Hernandez declined to comment when reached Monday.

“The Rangers are still doing their thing,” he said. “I think it’s better for the integrity of the case that I don’t say anything.”

Celedon has declined to comment on multiple occasions, as have his attorneys. But perhaps the best source of information on his behalf comes from the letter he sent Torres, which the chief released last week.

In his letter, Celedon documented three meetings between May 10 and May 17.


The association board met to discuss the union’s finances.

“During the meeting, it was discovered that there was unapproved spending from the union account by Assistant Chief Jay Hernandez,” Celedon wrote.

That same day, Celedon met with Hernandez and confronted him with the information.

“I advised him that what he did was very unethical and he asked how it was unethical,” the letter stated. “I advised Assistant Chief Hernandez that he used our union account to purchase 4 tickets for personal gain.”

Hernandez responded by telling Celedon he had the money.

The letter doesn’t indicate what happened afterward, instead, it goes on to say that Edinburg investigator Gabriel Vela “also confronted” Celedon, and that Celedon essentially told him the same thing he told the assistant chief: it was unethical to purchase the personal tickets.

Six days later, the association held a special meeting to discuss three issues, including the purchase of the tickets.


Unlike the May 10 meeting that only included association board members, the May 16 meeting involved everyone, or at least those members in attendance. Hernandez was not one of them, so members were not able to hear from him.

Officers, however, were able to hear from Vela, a board member who said he gave Hernandez permission to use the card for the four extra tickets, Celedon wrote.

Vela also said he texted union vice president Jaime Urias about it and that Urias had also approved the purchase, according to Celedon’s letter.

But when Celedon, then president of the union, asked Urias why he hadn’t told him about the purchase, Urias “did not answer,” Celedon wrote.

Hernandez was also no longer president of the union when he used its credit card to purchase the tickets, and therefore “was not allowed to use the union’s debit card,” Celedon wrote.

Members ultimately voted to have an outside agency investigate the matter.

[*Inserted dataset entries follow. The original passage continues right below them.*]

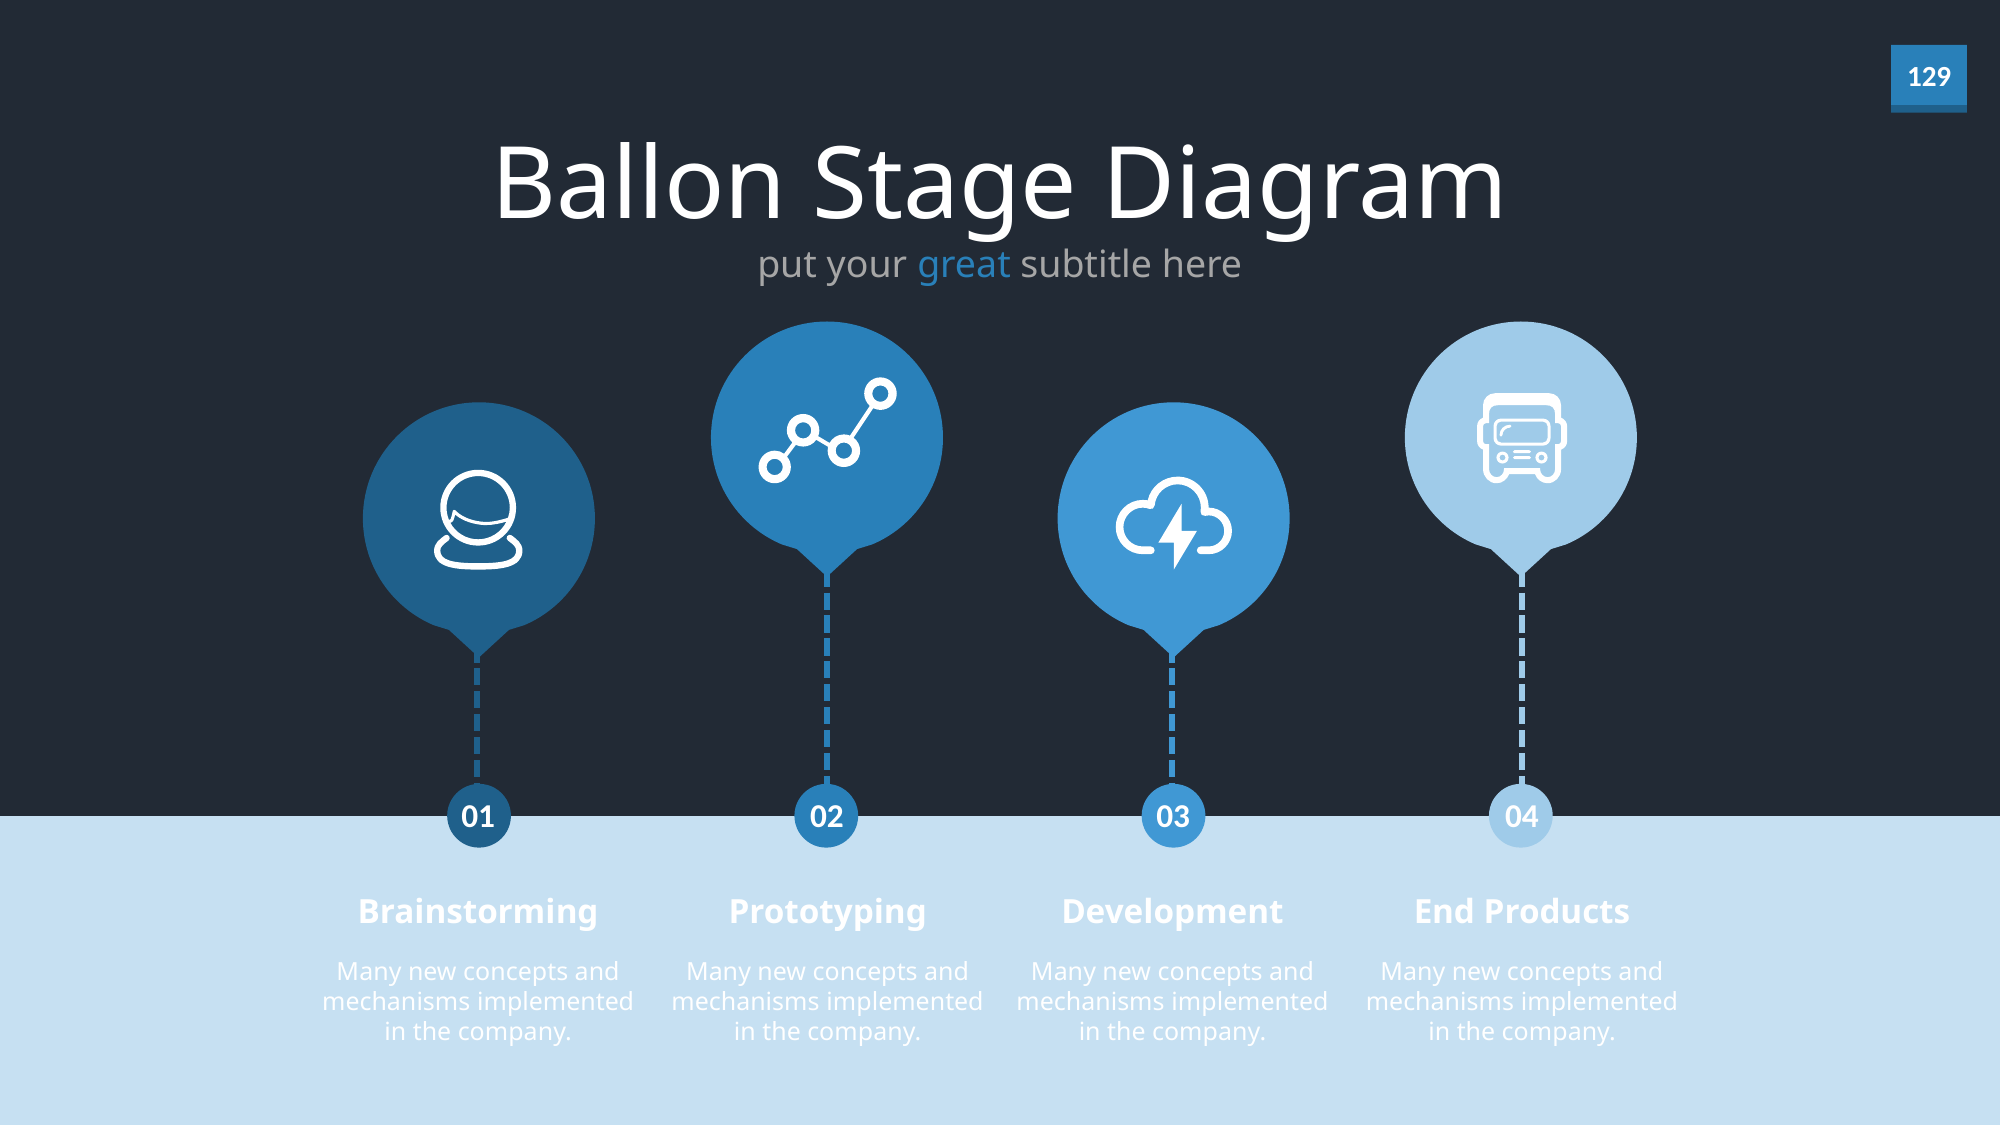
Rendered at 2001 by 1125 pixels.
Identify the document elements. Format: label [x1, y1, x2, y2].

text_box [476, 111, 1524, 293]
text_box [0, 320, 2000, 1125]
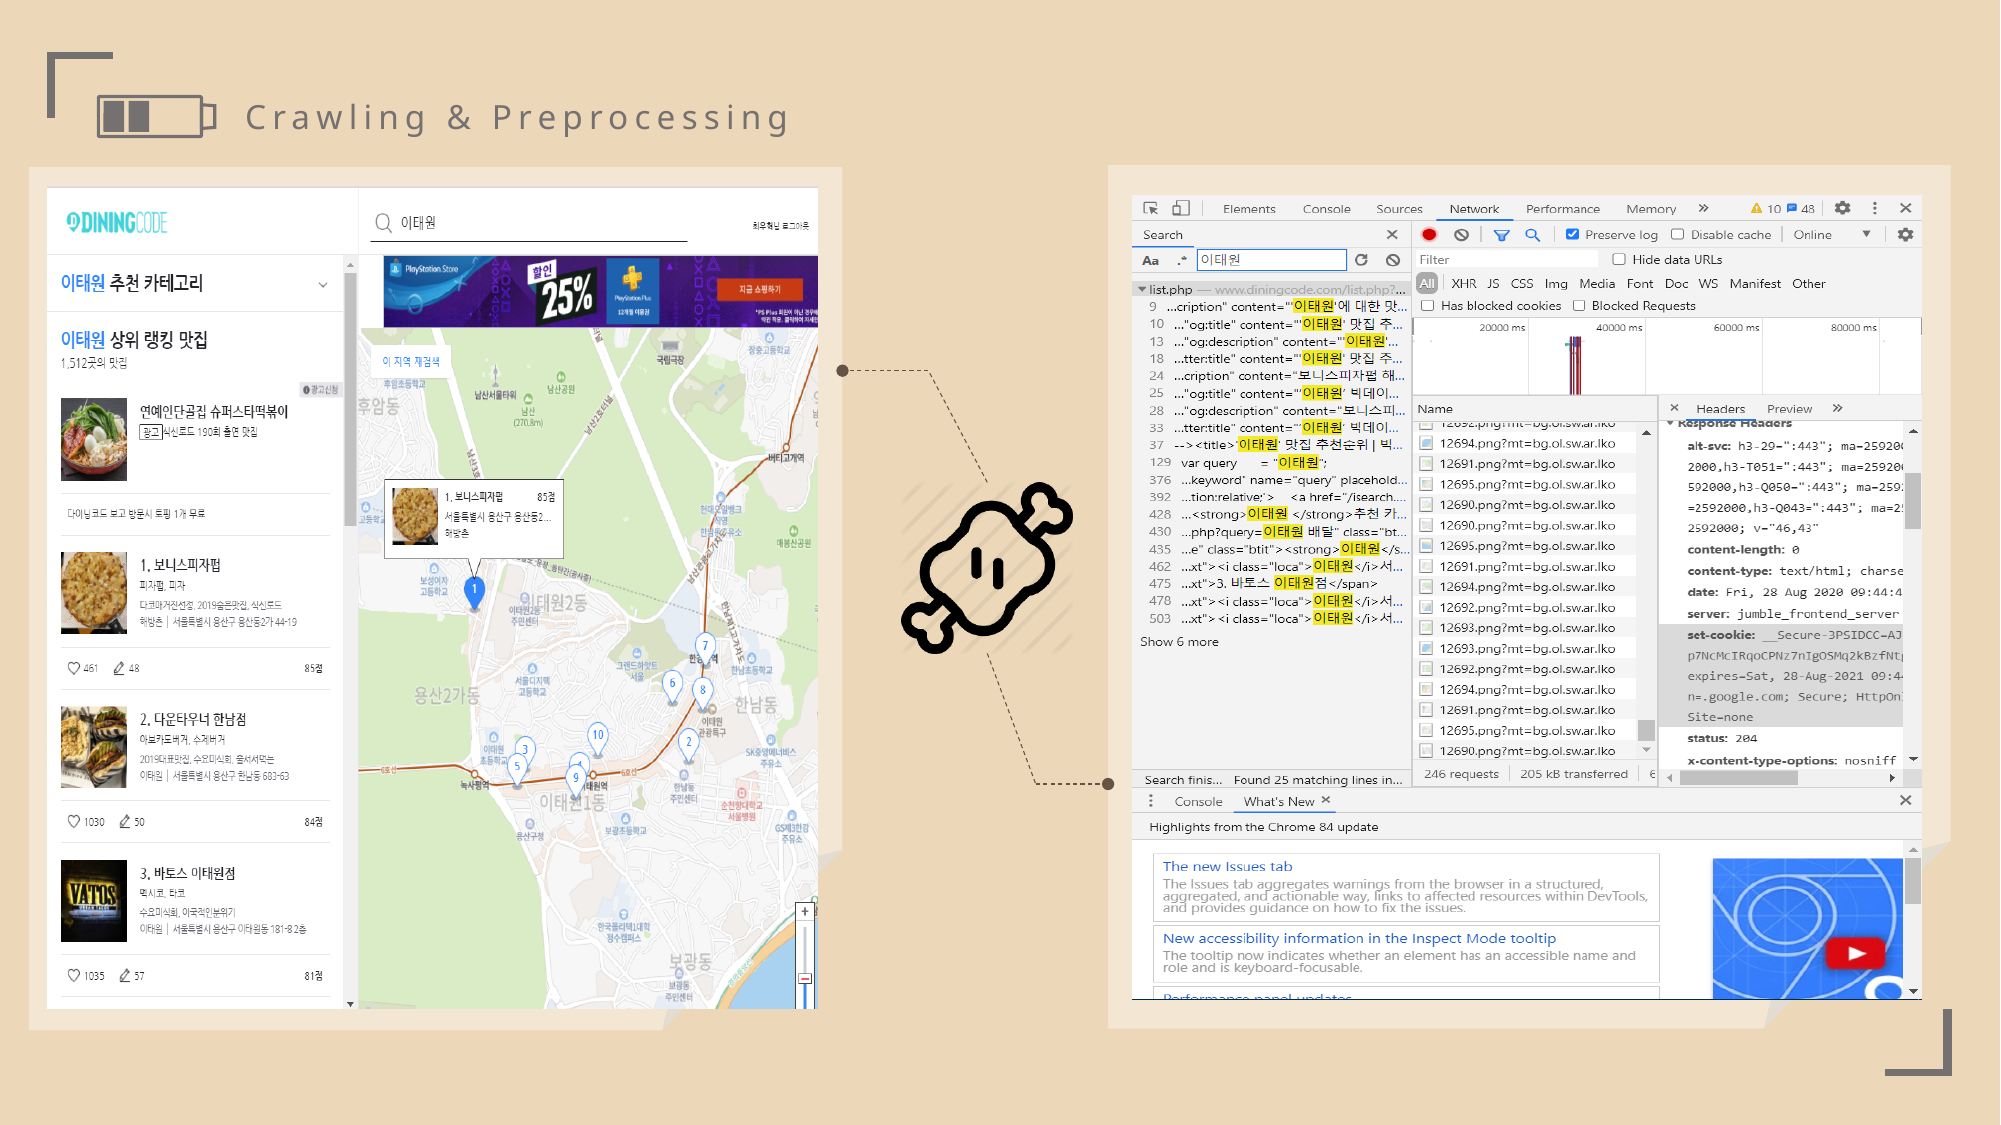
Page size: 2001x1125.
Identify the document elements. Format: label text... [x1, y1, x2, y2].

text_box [928, 370, 988, 482]
text_box [1885, 1009, 1952, 1076]
picture [901, 482, 1073, 654]
text_box [47, 52, 113, 118]
picture [47, 186, 818, 1009]
text_box Crawling & Preprocessing [230, 88, 805, 144]
text_box [1107, 164, 1954, 1030]
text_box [98, 96, 215, 137]
picture [1132, 195, 1922, 1000]
text_box [27, 165, 846, 1032]
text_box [987, 654, 1036, 785]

The day after that meeting, Celedon met with the police chief and Hernandez in Torres’ office.

“Chief Torres stated that all investigations would go through him,” Celedon wrote.

Torres then asked Celedon if he thought Hernandez had committed a criminal act.

“I advised Chief Torres that what Assistant Chief Hernandez (did) was very unethical and in my opinion did not believe it was criminal,” Celedon wrote.


Torres argued last week that Celedon’s investigation, termination and subsequent arrest had nothing to do with Hernandez.

“First of all, he did not open up any investigation to begin with,” the chief said about Celedon. “The issue with officer Celedon had to do with a complaint that was filed from the municipal court on allegations of misconduct on his behalf.”

And the other firings are not connected either, he said.

“That’s got nothing to do with this. That’s got to do with personnel issues — people who violate policies or even the law,” he said. “But we do owe it to the community to do the right thing, follow policies, follow the rules, follow the law. It’s part of our job. And if we can’t police ourselves, how can we police the outside world? We can’t.”

The chief said he sees it as his responsibility to enforce policy.

“So all I’m doing is holding people accountable — (correcting) things that people have been doing for years. Except in the past, there was no accountability in certain issues,” he said. “There was accountability on only certain officers and not other officers, and I’m being across the board.”

And as far as favoritism is concerned, Torres said he treats everyone equally.

“It doesn’t matter to me whether it’s an administrative assistant or an assistant to the chief,” he said. “If they’re violating policies or they’re violating the law, they’re going to be held accountable — period.